The defined-benefit provision is attractive to many employees since it clearly spells out the benefits they can expect to receive on retirement. For employers, however, the cost of benefits is not known until the final check is paid. The employer runs a certain risk, moreover in that costs will fluctuate as turnover, investment returns, and mortality rates vary unfavorably from the actuarial assumptions. Under both benefit formulas, ERISA limits either the employer's maximum contribution or minimum benefit.
For most individuals, retirement income will be derived from both Social Security and private pensions. Since the employer bears part of the cost of paying Social Security benefits, it follows that he might wish to allow for these assumed benefits in his pension plan. Pension formulas that consider Social Security payments are called integrated plans. According to federal regulations, however, integration must not discriminate in favor of stockholders, officers, and highly paid employees.

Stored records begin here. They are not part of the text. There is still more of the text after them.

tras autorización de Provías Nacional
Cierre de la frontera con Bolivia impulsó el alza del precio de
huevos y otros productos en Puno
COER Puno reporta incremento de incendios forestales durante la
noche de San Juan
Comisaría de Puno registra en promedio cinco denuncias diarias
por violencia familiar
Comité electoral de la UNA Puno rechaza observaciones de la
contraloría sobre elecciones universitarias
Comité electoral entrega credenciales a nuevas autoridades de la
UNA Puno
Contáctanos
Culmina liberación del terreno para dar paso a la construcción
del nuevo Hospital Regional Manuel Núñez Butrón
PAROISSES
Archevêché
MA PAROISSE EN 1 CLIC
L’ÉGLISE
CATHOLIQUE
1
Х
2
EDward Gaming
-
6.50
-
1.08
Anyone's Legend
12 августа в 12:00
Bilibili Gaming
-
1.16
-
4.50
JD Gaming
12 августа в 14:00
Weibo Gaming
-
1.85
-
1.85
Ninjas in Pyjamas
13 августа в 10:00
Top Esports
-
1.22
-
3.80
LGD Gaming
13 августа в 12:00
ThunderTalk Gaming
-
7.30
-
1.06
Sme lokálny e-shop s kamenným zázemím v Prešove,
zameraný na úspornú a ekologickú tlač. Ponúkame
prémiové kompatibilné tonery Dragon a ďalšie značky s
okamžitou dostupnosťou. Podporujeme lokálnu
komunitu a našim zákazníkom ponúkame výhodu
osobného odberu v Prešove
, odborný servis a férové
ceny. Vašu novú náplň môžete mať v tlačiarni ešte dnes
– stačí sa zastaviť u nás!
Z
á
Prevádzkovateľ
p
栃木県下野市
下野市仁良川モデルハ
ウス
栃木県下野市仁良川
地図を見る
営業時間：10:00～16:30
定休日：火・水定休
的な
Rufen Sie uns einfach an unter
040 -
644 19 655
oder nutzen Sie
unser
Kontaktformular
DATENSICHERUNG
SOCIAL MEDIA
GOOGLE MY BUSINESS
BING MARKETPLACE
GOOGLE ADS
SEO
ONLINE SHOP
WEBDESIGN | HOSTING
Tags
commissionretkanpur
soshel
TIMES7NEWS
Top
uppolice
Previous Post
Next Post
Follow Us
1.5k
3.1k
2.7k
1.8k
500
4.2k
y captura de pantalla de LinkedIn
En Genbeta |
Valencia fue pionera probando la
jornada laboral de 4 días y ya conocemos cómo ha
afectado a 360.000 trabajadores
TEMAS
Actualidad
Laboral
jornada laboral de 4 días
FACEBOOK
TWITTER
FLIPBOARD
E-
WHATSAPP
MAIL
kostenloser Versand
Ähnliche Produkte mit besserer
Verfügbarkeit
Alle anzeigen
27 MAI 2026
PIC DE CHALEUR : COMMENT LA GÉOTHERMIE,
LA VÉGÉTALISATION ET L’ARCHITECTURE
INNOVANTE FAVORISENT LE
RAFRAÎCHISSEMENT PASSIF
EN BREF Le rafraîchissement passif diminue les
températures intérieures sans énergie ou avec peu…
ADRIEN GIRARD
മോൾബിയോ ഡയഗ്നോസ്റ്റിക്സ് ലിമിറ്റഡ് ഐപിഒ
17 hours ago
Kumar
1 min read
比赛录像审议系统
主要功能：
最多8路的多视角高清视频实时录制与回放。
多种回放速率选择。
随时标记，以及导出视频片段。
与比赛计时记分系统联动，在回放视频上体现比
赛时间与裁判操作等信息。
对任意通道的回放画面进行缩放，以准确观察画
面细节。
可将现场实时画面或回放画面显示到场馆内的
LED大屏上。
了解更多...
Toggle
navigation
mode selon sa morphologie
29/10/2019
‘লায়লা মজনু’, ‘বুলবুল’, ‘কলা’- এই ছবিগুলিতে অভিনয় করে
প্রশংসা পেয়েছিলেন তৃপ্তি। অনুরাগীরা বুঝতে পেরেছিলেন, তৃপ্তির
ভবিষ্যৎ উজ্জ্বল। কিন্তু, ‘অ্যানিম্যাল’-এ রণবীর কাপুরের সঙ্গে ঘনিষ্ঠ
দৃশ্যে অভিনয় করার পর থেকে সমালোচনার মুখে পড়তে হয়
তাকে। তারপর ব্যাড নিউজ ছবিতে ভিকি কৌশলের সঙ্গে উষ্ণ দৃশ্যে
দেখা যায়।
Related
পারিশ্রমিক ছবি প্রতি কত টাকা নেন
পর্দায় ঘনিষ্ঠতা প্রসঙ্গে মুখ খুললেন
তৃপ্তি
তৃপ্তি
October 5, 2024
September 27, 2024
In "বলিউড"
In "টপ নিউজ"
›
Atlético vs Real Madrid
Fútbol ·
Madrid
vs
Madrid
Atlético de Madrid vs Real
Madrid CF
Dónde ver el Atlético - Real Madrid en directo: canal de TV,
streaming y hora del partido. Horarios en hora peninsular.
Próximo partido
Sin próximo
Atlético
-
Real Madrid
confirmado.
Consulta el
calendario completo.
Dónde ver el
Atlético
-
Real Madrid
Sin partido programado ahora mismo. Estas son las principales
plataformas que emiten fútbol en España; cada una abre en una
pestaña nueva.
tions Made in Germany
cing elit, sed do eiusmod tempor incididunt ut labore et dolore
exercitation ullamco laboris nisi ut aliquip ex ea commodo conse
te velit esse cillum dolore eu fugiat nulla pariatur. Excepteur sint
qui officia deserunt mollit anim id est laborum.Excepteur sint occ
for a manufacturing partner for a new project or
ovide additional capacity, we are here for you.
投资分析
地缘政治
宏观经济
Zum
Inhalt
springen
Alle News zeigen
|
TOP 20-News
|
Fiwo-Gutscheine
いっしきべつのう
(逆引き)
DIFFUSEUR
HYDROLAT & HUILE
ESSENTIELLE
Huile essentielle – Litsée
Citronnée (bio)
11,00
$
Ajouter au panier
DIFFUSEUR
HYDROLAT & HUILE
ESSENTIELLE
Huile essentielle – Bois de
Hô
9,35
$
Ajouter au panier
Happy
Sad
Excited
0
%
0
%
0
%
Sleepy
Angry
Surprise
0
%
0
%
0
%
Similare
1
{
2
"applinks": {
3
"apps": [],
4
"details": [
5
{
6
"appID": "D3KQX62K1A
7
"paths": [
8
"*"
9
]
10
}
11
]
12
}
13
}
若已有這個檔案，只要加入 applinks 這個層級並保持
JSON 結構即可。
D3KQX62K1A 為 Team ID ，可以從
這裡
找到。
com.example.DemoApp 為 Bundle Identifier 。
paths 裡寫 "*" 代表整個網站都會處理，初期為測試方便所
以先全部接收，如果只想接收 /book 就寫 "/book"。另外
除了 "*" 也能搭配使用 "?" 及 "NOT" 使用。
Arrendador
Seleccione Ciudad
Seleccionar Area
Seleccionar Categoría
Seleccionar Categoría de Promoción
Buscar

The Internal Revenue Service has approved two kinds of integrated plans: the offset and the excess plans. The offset approach is simply to deduct all or part of Social Security benefits from those that would otherwise be payable under the plan. The excess plan covers employees only if their annual earnings exceed a given amount- usually the Social Security' tax base. While this may appear to discriminate in favor of highly paid employees, IRS rules are so developed that the combined Social Security and plan benefits must produce a total retirement income that is a relatively equal percentage of compensation for all employees.